Autour de la famille

Les enfants et la fratrie

Petit enfant

Évangile selon saint Matthieu 18. 1-10


Les disciples s'approchèrent de Jésus et lui dirent : « Qui donc est le plus grand dans le Royaume des cieux ? » Alors Jésus appela un petit enfant ; il le plaça au milieu d'eux, et il déclara : « Amen, je vous le dis : si vous ne changez pas pour devenir comme les petits enfants, vous n'entrerez point dans le Royaume des cieux.

Mais celui qui se fera petit comme cet enfant, c'est celui-là qui est le plus grand dans le Royaume des cieux. Et celui qui accueillera un enfant comme celui-ci en mon nom, c'est moi qu'il accueille. Celui qui entraînera la chute d'un seul de ces petits qui croient en moi, il est préférable pour lui qu'on lui accroche au cou une de ces meules que tournent les ânes, et qu'on l'engloutisse en pleine mer.

Malheureux le monde qui entraîne au péché par le scandale ! Il est fatal que le scandale arrive, mais malheureux celui par qui arrive le scandale !

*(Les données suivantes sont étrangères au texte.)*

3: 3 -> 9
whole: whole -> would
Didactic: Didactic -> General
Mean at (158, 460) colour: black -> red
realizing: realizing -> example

Si ta main ou ton pied t'entraîne au péché, coupe-le et jette-le loin de toi. Il vaut mieux pour toi entrer dans la vie éternelle manchot ou boiteux, que d'être jeté avec tes deux mains ou tes deux pieds dans le feu éternel. Et si ton œil t'entraîne au péché, arrache-le et jette-le loin de toi. Il vaut mieux pour toi entrer borgne dans la vie éternelle, que d'être jeté avec tes deux yeux dans la géhenne de feu.

Gardez-vous de mépriser un seul de ces petits, car, je vous le dis, leurs anges dans les cieux voient sans cesse la face de mon Père qui est aux cieux.»



Méditation
« Qui donc est le plus grand dans le Royaume des cieux ? »
Alors, Jésus appela un petit enfant.


 Frère Jean-Pierre Brice Olivier, Couvent de l'Annonciation


Petit enfant

Jésus ne nous recommande pas d'être un enfant, mais bien d'être comme un petit enfant. Il ne fait pas allusion, bien sûr, à cette idée naïve et fausse que l'enfant serait innocent et « pur ». Jésus ne se situe jamais dans la morale ou le bon sentiment.

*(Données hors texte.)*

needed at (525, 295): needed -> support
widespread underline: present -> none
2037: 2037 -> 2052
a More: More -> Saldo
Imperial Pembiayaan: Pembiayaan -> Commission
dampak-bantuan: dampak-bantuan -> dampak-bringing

Il s'agit comme toujours de relation avec un autre, d'échange avec le Père unique : celui du Fils et le nôtre. Les disciples interrogent pour savoir qui est le plus grand, voilà encore une attitude de gamins qui confrontent leurs attributs. La réponse de Jésus est surprenante, comme à son habitude : le plus grand, c'est le plus petit.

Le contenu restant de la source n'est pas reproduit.